I don’t think that just because AI is a new tool to make art that no one will use traditional tools any more.

I think some people will use traditional tools, but I think they will be the vast minority. We have people today who still do hand-drawn animation projects, but this is virtually never done for any commercial application. Most of the creative products people consume are commercial in nature.

This take (people don’t like generating creative content) seems to follow my general disappointment with how expressivity on the web trended over the past 20 years. Initially, it enabled an explosion of creativity and self-expression (GeoCities, LiveJournal, MySpace) but then was systemically subverted to drive “attention” to “influencers” due to the long-term effects of capital investment… monetization of platforms, investment in brand management platforms, etc. I lament that my daughters and their generation are captured by TikTok, Instagram, and other platforms that are, essentially, ad platforms.

So, playing this out, sure we all might be able to make content easily, but it’s the advertising of this content that is locked into existing platform audiences, and we’re all still subject to the social mechanics around them.

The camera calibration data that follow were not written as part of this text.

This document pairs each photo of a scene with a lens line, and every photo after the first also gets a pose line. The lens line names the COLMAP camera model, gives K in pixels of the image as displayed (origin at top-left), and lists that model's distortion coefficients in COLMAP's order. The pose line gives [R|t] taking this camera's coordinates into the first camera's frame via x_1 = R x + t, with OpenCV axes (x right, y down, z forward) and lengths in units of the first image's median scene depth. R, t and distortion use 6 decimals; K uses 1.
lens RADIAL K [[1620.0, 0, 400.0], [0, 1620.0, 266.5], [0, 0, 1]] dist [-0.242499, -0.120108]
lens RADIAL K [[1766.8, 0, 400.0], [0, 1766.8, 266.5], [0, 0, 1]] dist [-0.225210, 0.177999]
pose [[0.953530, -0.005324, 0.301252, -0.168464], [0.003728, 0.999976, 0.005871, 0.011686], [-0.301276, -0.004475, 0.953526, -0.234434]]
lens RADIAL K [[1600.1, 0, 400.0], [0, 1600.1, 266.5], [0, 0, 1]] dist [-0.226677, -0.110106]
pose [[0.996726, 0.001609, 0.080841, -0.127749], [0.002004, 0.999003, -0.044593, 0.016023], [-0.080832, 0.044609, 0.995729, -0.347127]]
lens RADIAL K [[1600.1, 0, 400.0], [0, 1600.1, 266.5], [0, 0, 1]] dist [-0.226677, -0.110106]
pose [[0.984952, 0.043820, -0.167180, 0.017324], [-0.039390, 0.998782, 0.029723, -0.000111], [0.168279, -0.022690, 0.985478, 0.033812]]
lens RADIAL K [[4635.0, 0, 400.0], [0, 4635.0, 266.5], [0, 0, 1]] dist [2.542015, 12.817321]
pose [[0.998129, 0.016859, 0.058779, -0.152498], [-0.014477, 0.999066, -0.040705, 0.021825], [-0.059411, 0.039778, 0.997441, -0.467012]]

On the other hand, maybe there is an opportunity to escape from influencers and social pressure to follow the crowd. If we lower the barriers of creativity so far that anyone can share what they want to communicate as easily by generating new content as they could by finding and linking to others’ content, maybe we eliminate the need for platforms to find expressions to communicate.

We will still follow the expressions of those who inspire us, but maybe that will be the voices of the previously disenfranchised rather than the voices of those who profit from maintaining control of the expression of others.